Silvio Wolf

Vittorio Fagone

in "Documenta 8", catalogue, Kassel 1987

Silvio Wolf is one of those rare European artists of the latest generation, who have based their creative work entirely on experimentation involving the technical nucleus of the resources of photography. They bring out a new world of images that are structurally dense and at the same time distant if not ungraspable.

In his work, Wolf constantly approaches the point where photography is no longer the creation of a mirror image of reality, the capturing of an image in the speed of an instant, but the close up exploration of how images themselves form and appear.

Wolf’s work hovers between a search of phenomena that is not closed in the description of an icon-sign, and the identification of a firm structuring node. It privileges an image that condenses sliding vision and the epiphanic revelation of the subtle and mobile border where light and time can either collapse in on themselves or move apart in an irrevocable and determining relationship.

These photographic signals of Wolf originate from a mechanism with two identifiable principles. It is a place, an elsewhere. Its uniqueness and its type are laid bare by the photographic eye without any recognisable classification of emblems or stereotypes, but with a coming close up that covers the arrangement of a subject in a contagion of particular and unique light (Belvedere, Praha or Trasfigurazioni dei Santi give an idea of a curved horizon of associations more than a single direction to look in). The other principle that qualifies all Wolf’s more recent production is the value of putting images created according to a constitutional logic side by side. This logic tends to emphasise the particularity and expansion of the images in a calibrated play of a “simultaneity” which rather than a futuristic energy, follows a more complex and angled iteration. Here, the gaps between one photograph and another are active residues between which the vigilant gaze establishes (recognises, shifts) structuring links, figures made final and frozen in their productive movement. These images, side by side, are ordered according to a rule that comes more from the traditional canons of the visual arts – the use of the term “polyptych” has a precise meaning in this respect – than from typical photographic sequences in which the reflection of reality follows a dynamic that mirrors movement. The simultaneity that Wolf proposes is complex. It is not so much what is seen that it expands as the virtuality  that the photography is experimenting with, its own active structuring movement clearly recognisable but not a resemblance, not of one dimension closed within the perimeter of repetition with minimal variations. Technique and the capacity to define a new autonomous and constructively oscillating image are balanced within a charged and unique synthesis in this procedure and the exploration of the new universe of photographic technique seen as a universe in progressive and unstoppable expansion is fundamental to it.
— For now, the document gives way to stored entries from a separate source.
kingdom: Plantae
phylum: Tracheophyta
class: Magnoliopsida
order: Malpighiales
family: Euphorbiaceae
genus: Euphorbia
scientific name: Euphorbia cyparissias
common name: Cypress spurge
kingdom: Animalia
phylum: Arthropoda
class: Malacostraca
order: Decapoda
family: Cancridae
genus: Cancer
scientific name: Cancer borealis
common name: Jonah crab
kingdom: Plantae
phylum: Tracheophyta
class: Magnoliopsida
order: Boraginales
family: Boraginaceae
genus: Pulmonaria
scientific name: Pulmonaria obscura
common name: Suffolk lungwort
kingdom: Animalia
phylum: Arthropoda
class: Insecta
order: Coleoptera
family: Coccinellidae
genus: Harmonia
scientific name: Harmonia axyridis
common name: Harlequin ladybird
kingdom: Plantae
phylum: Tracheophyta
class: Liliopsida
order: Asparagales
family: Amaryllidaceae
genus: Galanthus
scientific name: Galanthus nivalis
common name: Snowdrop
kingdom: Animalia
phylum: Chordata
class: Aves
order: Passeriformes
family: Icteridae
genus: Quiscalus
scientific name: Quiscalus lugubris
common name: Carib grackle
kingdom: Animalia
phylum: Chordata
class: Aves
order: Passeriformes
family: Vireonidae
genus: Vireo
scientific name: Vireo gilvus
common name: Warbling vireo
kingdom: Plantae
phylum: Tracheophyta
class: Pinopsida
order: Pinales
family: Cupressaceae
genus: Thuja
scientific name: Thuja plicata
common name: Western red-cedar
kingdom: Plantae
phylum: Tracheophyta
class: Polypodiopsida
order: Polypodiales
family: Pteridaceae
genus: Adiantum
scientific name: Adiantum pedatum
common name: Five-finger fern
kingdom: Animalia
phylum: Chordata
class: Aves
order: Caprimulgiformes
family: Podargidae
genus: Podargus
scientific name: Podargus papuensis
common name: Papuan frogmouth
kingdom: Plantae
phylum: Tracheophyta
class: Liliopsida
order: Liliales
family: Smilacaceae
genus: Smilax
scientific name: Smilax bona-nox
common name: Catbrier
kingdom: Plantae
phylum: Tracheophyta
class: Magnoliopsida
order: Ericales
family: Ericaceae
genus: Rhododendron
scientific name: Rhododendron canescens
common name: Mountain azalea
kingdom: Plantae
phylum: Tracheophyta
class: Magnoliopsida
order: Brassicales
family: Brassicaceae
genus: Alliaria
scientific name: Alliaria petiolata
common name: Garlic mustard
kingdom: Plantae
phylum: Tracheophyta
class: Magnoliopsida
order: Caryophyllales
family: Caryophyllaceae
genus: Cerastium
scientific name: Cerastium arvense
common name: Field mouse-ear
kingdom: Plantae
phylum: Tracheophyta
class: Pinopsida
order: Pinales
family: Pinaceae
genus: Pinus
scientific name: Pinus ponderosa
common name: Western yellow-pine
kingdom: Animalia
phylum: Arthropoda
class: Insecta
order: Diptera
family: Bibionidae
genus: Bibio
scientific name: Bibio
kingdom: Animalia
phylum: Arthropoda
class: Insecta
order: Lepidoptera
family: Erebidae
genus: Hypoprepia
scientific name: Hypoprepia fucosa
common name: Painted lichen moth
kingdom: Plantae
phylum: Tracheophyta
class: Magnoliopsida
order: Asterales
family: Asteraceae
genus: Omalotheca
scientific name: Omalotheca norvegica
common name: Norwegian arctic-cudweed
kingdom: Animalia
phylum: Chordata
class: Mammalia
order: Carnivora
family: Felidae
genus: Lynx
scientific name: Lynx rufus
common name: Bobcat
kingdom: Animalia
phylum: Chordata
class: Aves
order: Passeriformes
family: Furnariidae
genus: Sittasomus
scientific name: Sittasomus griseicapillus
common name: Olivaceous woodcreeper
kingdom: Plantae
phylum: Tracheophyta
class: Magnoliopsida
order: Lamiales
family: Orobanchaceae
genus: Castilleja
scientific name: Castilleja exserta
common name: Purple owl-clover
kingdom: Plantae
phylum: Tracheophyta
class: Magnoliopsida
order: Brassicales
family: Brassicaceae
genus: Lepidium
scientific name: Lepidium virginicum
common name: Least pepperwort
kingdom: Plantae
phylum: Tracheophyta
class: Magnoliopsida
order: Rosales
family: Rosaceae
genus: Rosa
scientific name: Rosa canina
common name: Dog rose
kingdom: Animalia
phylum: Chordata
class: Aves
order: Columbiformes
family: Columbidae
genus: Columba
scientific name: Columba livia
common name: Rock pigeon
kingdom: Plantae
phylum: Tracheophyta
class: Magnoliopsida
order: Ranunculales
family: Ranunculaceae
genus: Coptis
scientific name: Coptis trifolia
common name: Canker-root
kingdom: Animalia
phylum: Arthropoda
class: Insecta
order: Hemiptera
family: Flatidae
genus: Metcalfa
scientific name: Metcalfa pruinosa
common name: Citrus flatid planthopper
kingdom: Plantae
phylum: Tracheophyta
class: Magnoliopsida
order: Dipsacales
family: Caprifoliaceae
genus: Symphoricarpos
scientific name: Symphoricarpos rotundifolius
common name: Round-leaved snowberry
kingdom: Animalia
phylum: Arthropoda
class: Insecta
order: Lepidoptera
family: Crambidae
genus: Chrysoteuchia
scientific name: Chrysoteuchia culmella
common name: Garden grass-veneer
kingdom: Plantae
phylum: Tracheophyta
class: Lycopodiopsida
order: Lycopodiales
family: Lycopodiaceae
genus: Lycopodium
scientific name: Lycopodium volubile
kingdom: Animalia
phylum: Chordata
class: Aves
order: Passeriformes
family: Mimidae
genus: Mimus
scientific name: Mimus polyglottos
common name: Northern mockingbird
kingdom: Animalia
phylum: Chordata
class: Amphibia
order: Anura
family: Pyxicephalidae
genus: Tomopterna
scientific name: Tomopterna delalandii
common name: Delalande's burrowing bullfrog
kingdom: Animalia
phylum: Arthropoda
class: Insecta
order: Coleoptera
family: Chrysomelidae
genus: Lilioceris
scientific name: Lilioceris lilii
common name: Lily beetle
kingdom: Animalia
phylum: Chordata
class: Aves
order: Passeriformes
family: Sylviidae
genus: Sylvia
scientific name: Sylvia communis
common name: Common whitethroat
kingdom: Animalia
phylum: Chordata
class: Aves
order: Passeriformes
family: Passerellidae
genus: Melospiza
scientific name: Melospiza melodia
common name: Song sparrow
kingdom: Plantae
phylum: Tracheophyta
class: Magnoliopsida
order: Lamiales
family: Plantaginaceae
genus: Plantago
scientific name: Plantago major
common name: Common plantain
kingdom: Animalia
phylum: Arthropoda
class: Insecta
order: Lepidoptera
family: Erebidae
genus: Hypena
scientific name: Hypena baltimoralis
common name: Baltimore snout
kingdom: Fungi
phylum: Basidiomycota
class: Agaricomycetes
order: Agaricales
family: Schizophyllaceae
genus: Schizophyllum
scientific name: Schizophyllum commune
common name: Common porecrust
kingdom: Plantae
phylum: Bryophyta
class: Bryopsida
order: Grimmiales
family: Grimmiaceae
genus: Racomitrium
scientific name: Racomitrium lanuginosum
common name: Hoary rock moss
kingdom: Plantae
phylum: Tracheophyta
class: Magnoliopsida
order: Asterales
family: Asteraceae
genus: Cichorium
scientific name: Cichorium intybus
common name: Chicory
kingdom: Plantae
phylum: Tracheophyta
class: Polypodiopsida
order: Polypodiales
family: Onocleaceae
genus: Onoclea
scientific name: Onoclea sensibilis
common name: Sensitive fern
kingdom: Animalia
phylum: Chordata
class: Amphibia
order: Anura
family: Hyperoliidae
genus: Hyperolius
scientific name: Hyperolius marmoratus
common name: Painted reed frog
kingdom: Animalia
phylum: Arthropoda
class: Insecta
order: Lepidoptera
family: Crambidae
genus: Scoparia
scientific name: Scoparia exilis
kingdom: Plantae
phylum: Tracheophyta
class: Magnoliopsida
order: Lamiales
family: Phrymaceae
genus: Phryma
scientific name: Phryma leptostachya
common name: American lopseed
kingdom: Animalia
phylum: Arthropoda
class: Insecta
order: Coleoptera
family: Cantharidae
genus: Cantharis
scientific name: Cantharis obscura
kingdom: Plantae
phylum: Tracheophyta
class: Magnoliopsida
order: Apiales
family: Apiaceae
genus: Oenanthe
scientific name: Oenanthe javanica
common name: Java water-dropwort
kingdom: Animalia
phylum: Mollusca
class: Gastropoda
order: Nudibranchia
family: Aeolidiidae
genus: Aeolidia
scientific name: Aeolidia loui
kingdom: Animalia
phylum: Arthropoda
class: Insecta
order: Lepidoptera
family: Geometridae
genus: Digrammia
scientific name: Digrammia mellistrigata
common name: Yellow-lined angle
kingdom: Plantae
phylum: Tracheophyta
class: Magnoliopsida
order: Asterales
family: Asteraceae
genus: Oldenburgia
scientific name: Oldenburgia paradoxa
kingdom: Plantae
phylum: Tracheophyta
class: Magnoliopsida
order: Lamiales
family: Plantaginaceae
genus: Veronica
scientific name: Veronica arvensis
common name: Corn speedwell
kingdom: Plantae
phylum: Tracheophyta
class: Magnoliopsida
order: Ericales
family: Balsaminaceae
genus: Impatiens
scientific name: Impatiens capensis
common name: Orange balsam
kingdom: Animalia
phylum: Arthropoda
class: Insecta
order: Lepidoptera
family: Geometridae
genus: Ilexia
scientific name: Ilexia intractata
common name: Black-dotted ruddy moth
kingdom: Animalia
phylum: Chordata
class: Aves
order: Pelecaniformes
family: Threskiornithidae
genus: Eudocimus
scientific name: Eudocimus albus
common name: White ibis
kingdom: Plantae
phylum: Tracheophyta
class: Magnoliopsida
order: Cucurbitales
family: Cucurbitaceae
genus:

In his more recent studies Wolf prefers to construct series of images that live through a double system of active distances and relations. Each image, set against the ambiguous continuity and spatial arrangement of the series, constitutes its own virtual appearance which sums together a print on a strongly reflecting surface and a different print on the transparent surface of an acetate. The result is an ungraspable, dense, liquid and slippery image that has no centre and immobile focal point but a convex and fleeting tension.

Wolf’s work has the lucid rigour of experimentation that loves to stay close to the structural (technical and linguistic) game of taking a photograph; within this sphere he finds new icons that do not ask for ecstatic or idol-worshipping veneration, but for fast sliding openings of meaning, recognitions within the articulated, constructed density of a language which is still generative.